Wenn du mit eine Starrgabel unterwegs bist, dann lässt du warscheinlich dein Rad krachen, bist aber Meilen weit entfernt von das, was du mit einem Fully machen könntest.

Höchstens in den Harburger Berge kannst du ein Enduro ausnutzen und dann nur teilweise. Wenn du Lust hast verabreden wir uns und du probierst mal ne Runde mit mein FX. 120mm vorne und hinten immerhin.

Grüsse


----------



## mstaab_canyon (11. Mai 2005)

Hallo,

@ Markuztirol: Bitte mail mir mal die Kundennummer.

Viele Grüße,

Michael


----------



## ustor (11. Mai 2005)

@Uriel 

nachdem dein Montagetermin erst ist und bei Canyon im momment die Hütte brennt kann man sich ja ausrechnen dass man froh sein kann wenn das bike ZUM Montagetermin fertig wird bzw. auch ne Verzögerung stattfindet wenn man sieht das leute hier im Nov. Dez. Jän wann auch immer bestellt haben und bis jetzt ihre bikes noch nehmen haben (ES6 , 7)  das sind die Leute die nun das Privileg haben sollten zu  nerven - anrzurufen und mails zu schreiben   

ich für mein en Teil hätte das Rad auchschon irrsinnig gern nur wenn wir uns ehrlich sind sooooviel Gelegenheiten zum schönwetter biken gab's auch noch ned (vorrausgesetzt man kann ned jeden tag tun was man will)

Ustor


----------



## Bike_daddy (11. Mai 2005)

Hallo Uriel,

hier meine Daten:
RC 7 in S am 22.01.05 bestellt, Montagetermin 11.05.05 (auch Brief KW 19)
11.05.05

bin mal gespannt  

Gruß
Bike_daddy


----------



## MTB-News.de




----------



## readymaker (11. Mai 2005)

FloImSchnee schrieb:
			
		

> Ein ES macht nicht zwangsläufig nur bei >1000hm-Abfahrten Spaß.
> Ich kenn zwar Hamburgs Umgebung nicht, aber zum Beispiel rund um Wien (da ist's auch flach!) lässt sich's schön "endurieren" und freeriden...

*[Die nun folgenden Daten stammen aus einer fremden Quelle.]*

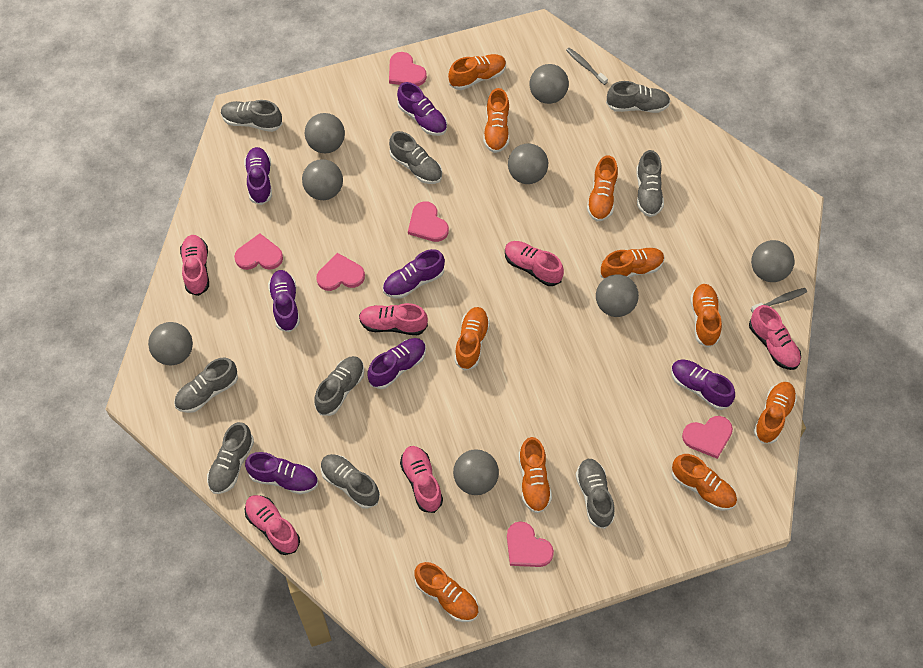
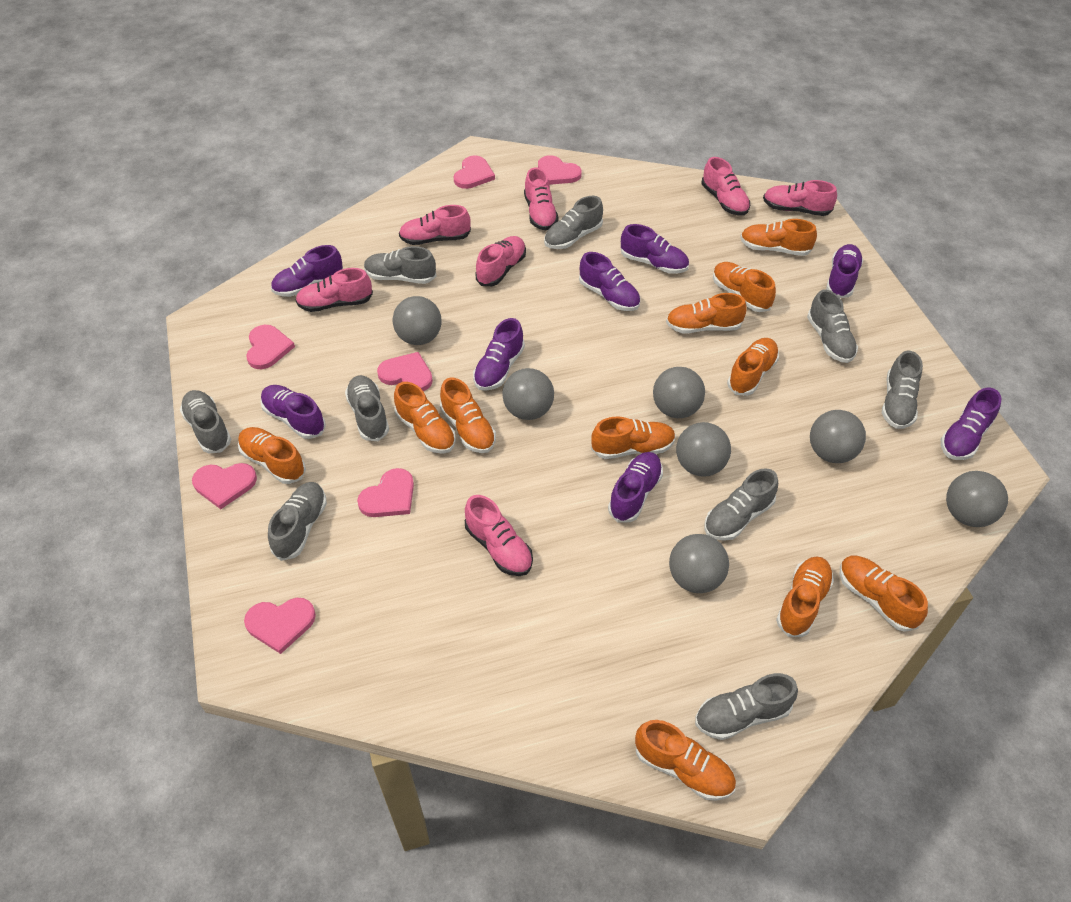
grey ball: 8 -> 7
grey toothbrush: 2 -> 0
orange shoe: 10 -> 11
pink heart: 6 -> 7
pink shoe: 6 -> 7
purple shoe: 7 -> 8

Flach ists um Wien nicht, aber die Berge halt nicht so hoch.
Aber Wege die man nur schiebend hinauf kommt gibts auch Länge mal Breite.


----------



## readymaker (11. Mai 2005)

richtig gut, dass ich mich gestern beim kicken ein wenig verletzt hab. da komm ich jetzt eh nicht zum biken. 
zumindest halt ich das warten jetzt wieder ein paar tage aus


----------



## ES5Teufel (11. Mai 2005)

Zitat:Bikerunner
*Hallo Noch-Wartende,
 hab als ES5er noch ein paar Tage. 
Frank mit besten Grüßen aus dem Osten*

Hallo Bikerunner

Wie lange hast Du genau noch zu warten? Also ich glaube so langsam Canyon will mich veräppeln. Jeder sagt mir was anderes, einmal diese Woche, dann nächste Woche und dann wieder in etwa 2 Wochen.  Mein MT war am 9.05.05. Aber mal sehen,immer locker bleiben.


----------



## FloImSchnee (11. Mai 2005)

readymaker schrieb:
			
		

> Flach ists um Wien nicht, aber die Berge halt nicht so hoch.
> Aber Wege die man nur schiebend hinauf kommt gibts auch Länge mal Breite.



"Berge", naja... 

Aber im Wienerwald ist's ziemlich lustig zu fahren, oder? Da treiben sich ja auch einige Freerider rum, was man so hört...


----------



## xysiu33 (11. Mai 2005)

Pssst: jetzt aber ganz leise - meins soll vielleicht am Freitag (Übermorgen) fertig sein......aber bitte niemanden weitersagen und für mich die Daumen drücken !   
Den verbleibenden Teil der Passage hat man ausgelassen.